Shortly after the Capitol riot of January 6, I heard a story that got me thinking about America’s long history of far-right rebellion, and especially about the power of satire and ridicule as a weapon against racist mobs. The story came up on a Shabbat Zoom call with my grandmother. It concerned a chapter in the history of Columbus, Ohio—where both of us grew up and where my family lives still. She recounted hearing as a child about a popular cartoonist at the Columbus Dispatch named Billy Ireland who in the 1920s had caricatured the Ku Klux Klan so mercilessly that the group, humiliated by his work, shuttered its local chapter.
The story seemed implausible—or at least hyperbolic. Newspaper comics entertain and occasionally provoke. Newspaper comics, even the most widely read ones published before the decline of print media, could not singlehandedly collapse a violent hate group in a mid-sized city. Could they?
Beyond my granny’s own recollection of the local lore—she heard the story at school and from her father, she says—traces do appear in the historical record. A 1993 academic article on labor history in Columbus references Ireland’s work in a list of successful anti-Klan actions, claiming the cartoonist “regularly pilloried the Ku Klux Klan in his drawings.” The story undoubtedly gained currency after a glowing James Thurber memoriam to the cartoonist in a 1952 New Yorker piece. Thurber, who knew Ireland from their time together at the Dispatch, wrote that Billy’s
ridicule of the Ku Klux Klan, in the early twenties, was a significant force in the disintegration of the Klan’s local Klavern. Klansmen used to stand, in full bedsheet regalia, on street corners, with lighted cigars protruding from the mouth holes in their hoods, and Billy’s caricatures literally kidded them to death.
Still, The New Yorker was not known for rigorous fact-checking back in Thurber’s day and I wondered if there might be more—or less—to the story. With images of the weirdly costumed Capitol rioters fresh in my mind—the guy with face paint and horns, the “Camp Auschwitz” T-Shirts, the militia LARPers—I set out to understand more about the KKK in Ohio in the 1920s and about whether Billy Ireland had somehow deflated them with derision.

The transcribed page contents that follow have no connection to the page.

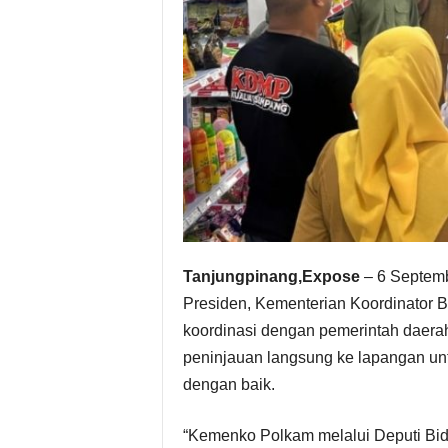
Tanjungpinang,Expose
– 6 Septem
Presiden, Kementerian Koordinator 
koordinasi dengan pemerintah daera
peninjauan langsung ke lapangan un
dengan baik.
“Kemenko Polkam melalui Deputi Bi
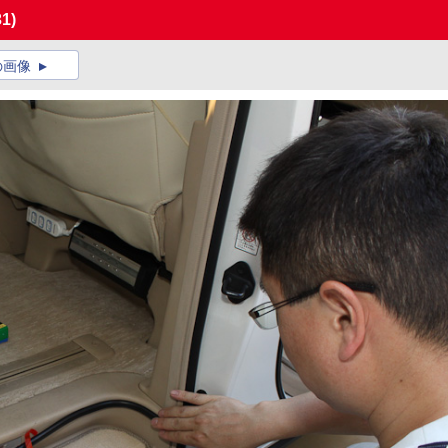
31)
の画像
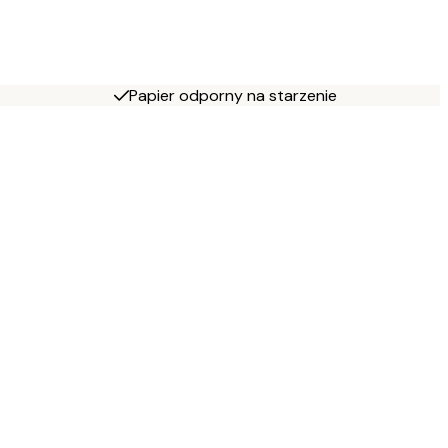
Papier odporny na starzenie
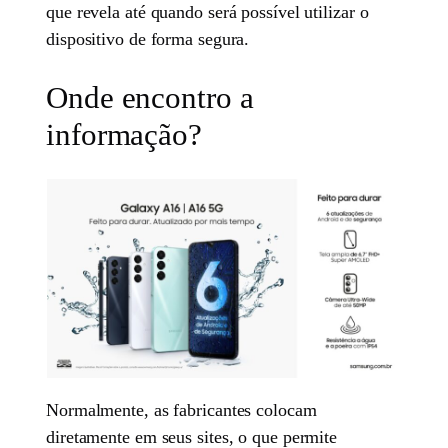
que revela até quando será possível utilizar o
dispositivo de forma segura.
Onde encontro a
informação?
Normalmente, as fabricantes colocam
diretamente em seus sites, o que permite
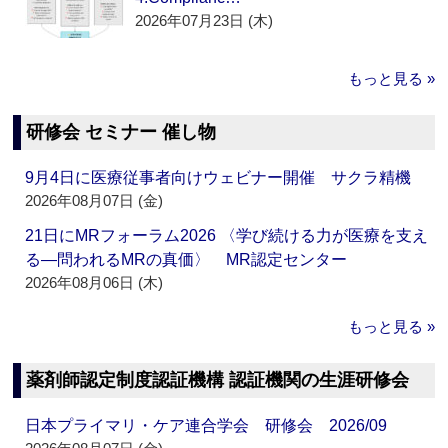
2026年07月23日 (木)
もっと見る »
研修会 セミナー 催し物
9月4日に医療従事者向けウェビナー開催 サクラ精機
2026年08月07日 (金)
21日にMRフォーラム2026 〈学び続ける力が医療を支え
る―問われるMRの真価〉 MR認定センター
2026年08月06日 (木)
もっと見る »
薬剤師認定制度認証機構 認証機関の生涯研修会
日本プライマリ・ケア連合学会 研修会 2026/09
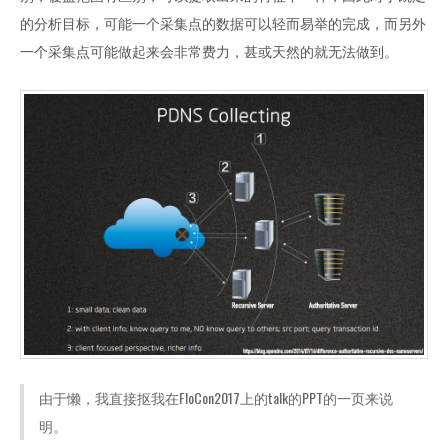
的分析目标，可能一个采集点的数据可以轻而易举的完成，而另外
一个采集点可能做起来会非常费力，甚或天然的就无法做到。
由于懒，我直接抠我在FloCon2017上的talk的PPT的一页来说
明。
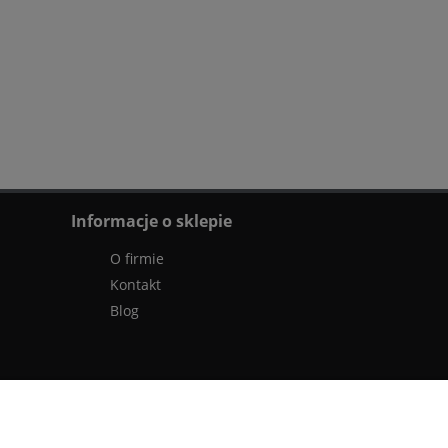
Informacje o sklepie
O firmie
Kontakt
Blog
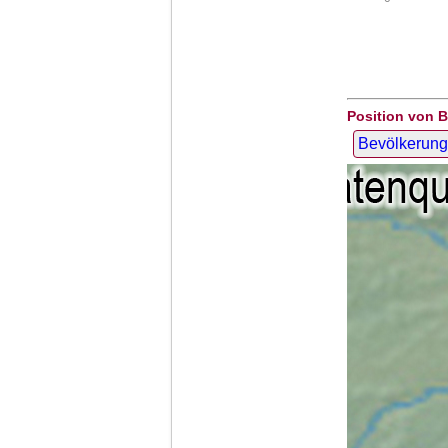
Position von B
Bevölkerung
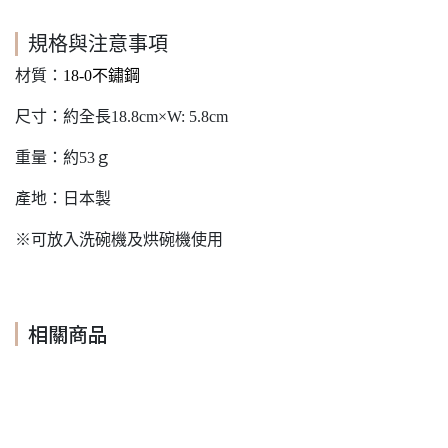
規格與注意事項
材質：
18-0
不鏽鋼
尺寸：約全長18.8cm×W: 5.8cm
重量：約53ｇ
產地：日本製
※可放入洗碗機及烘碗機使用
相關商品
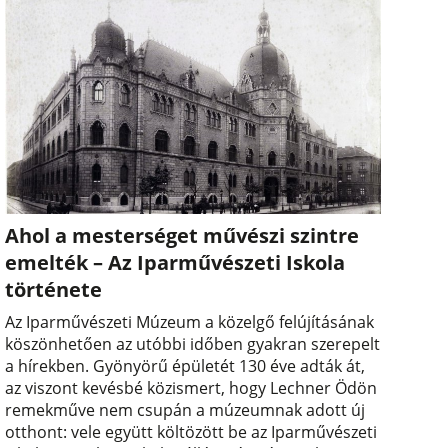
Ahol a mesterséget művészi szintre
emelték – Az Iparművészeti Iskola
története
Az Iparművészeti Múzeum a közelgő felújításának
köszönhetően az utóbbi időben gyakran szerepelt
a hírekben. Gyönyörű épületét 130 éve adták át,
az viszont kevésbé közismert, hogy Lechner Ödön
remekműve nem csupán a múzeumnak adott új
otthont: vele együtt költözött be az Iparművészeti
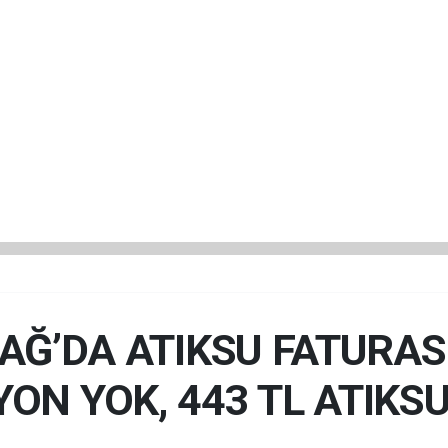
Ğ’DA ATIKSU FATURASI 
ON YOK, 443 TL ATIKSU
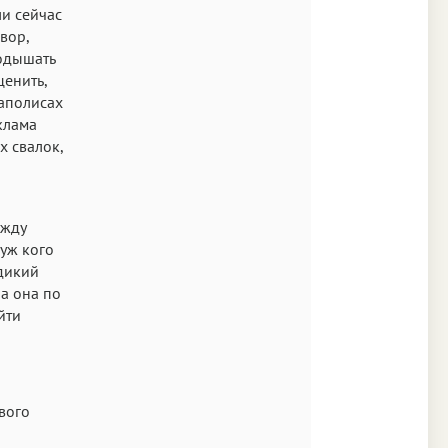
ли сейчас
вор,
подышать
ценить,
гаполисах
клама
х свалок,
ежду
 уж кого
 дикий
ла она по
йти
вого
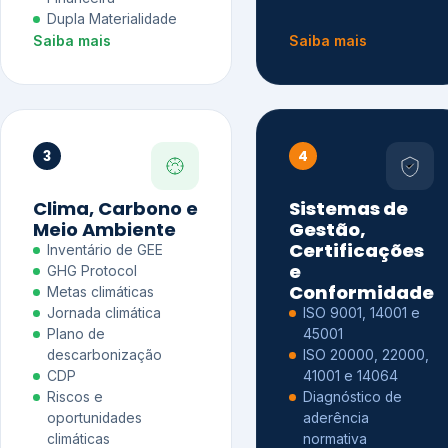
Dupla Materialidade
Saiba mais
Saiba mais
3
4
Clima, Carbono e
Sistemas de
Meio Ambiente
Gestão,
Certificações
Inventário de GEE
e
GHG Protocol
Conformidade
Metas climáticas
Jornada climática
ISO 9001, 14001 e
Plano de
45001
descarbonização
ISO 20000, 22000,
CDP
41001 e 14064
Riscos e
Diagnóstico de
oportunidades
aderência
climáticas
normativa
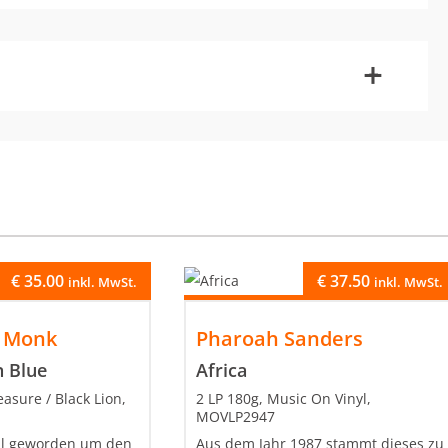
-
+
€
35.00
€
37.50
inkl. MwSt.
inkl. MwSt.
s Monk
Pharoah Sanders
n Blue
Africa
easure / Black Lion,
2 LP 180g, Music On Vinyl,
MOVLP2947
ill geworden um den
Aus dem Jahr 1987 stammt dieses zu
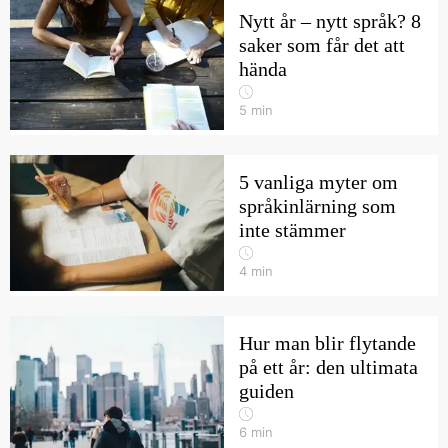
Nytt år – nytt språk? 8
saker som får det att
hända
5
min
5 vanliga myter om
språkinlärning som
inte stämmer
4
min
Hur man blir flytande
på ett år: den ultimata
guiden
6
min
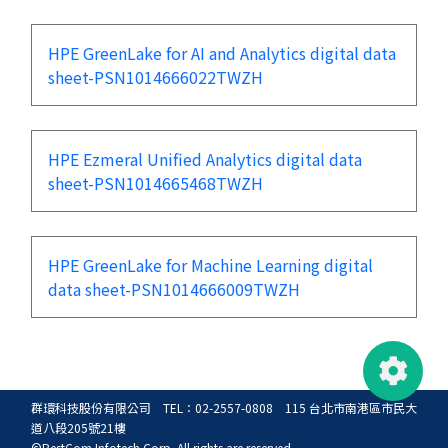
HPE GreenLake for AI and Analytics digital data
sheet-PSN1014666022TWZH
HPE Ezmeral Unified Analytics digital data
sheet-PSN1014665468TWZH
HPE GreenLake for Machine Learning digital
data sheet-PSN1014666009TWZH
群環科技股份有限公司 TEL：02-2557-0808 115 台北市南港區市民大
道八段205號21樓
©BestCom Infotech Corp. All rights are reserved.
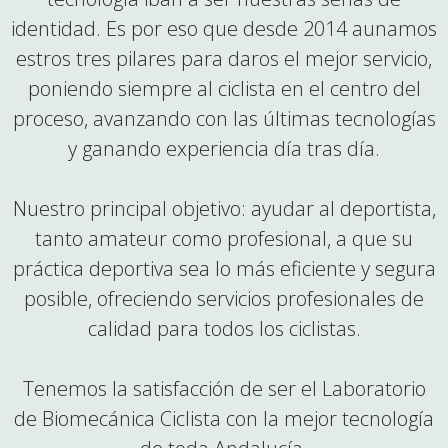
identidad. Es por eso que desde 2014 aunamos
estros tres pilares para daros el mejor servicio,
poniendo siempre al ciclista en el centro del
proceso, avanzando con las últimas tecnologías
y ganando experiencia día tras día.
Nuestro principal objetivo: ayudar al deportista,
tanto amateur como profesional, a que su
práctica deportiva sea lo más eficiente y segura
posible, ofreciendo servicios profesionales de
calidad para todos los ciclistas.
Tenemos la satisfacción de ser el Laboratorio
de Biomecánica Ciclista con la mejor tecnología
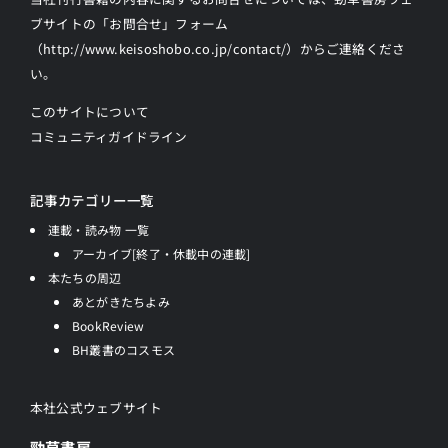
ブサイトの
「お問合せ」フォーム
（http://www.keisoshobo.co.jp/contact/）からご連絡
くださ
い。
このサイトについて
コミュニティガイドライン
記事カテゴリー一覧
連載・読み物 一覧
アーカイブ[終了・休載中の連載]
本たちの周辺
あとがきたちよみ
BookReview
BH叢書のコスモス
本社公式ウェブサイト
勁草書房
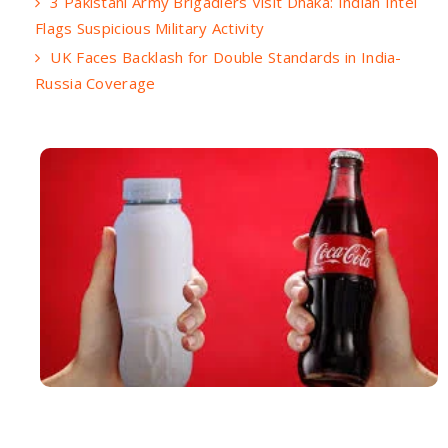
3 Pakistani Army Brigadiers Visit Dhaka: Indian Intel
Flags Suspicious Military Activity
UK Faces Backlash for Double Standards in India-
Russia Coverage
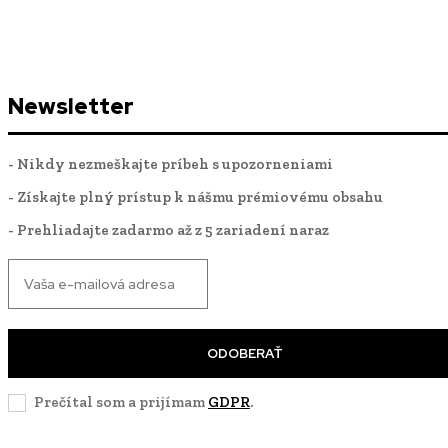
Newsletter
- Nikdy nezmeškajte príbeh s upozorneniami
- Získajte plný prístup k nášmu prémiovému obsahu
- Prehliadajte zadarmo až z 5 zariadení naraz
ODOBERAŤ
Prečítal som a prijímam
GDPR
.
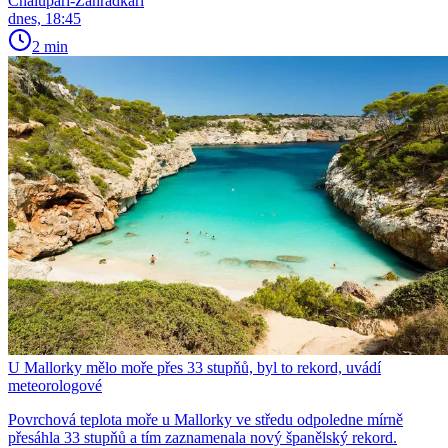
Chalupáři-Zahrádkáři
dnes, 18:45
2 min
U Mallorky mělo moře přes 33 stupňů, byl to rekord, uvádí
meteorologové
Povrchová teplota moře u Mallorky ve středu odpoledne mírně
přesáhla 33 stupňů a tím zaznamenala nový španělský rekord.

On a recent trip back to my hometown, I arranged with my grandmother to take a tour of the Billy Ireland Cartoon Library and Museum, located on the Ohio State University’s campus, which hosts a magnificent collection of cartoon art from around the world. Its foyer, inside a cavernous, bright building in downtown Columbus, features samples of Ireland’s full-page Sunday cartoon feature called The Passing Show.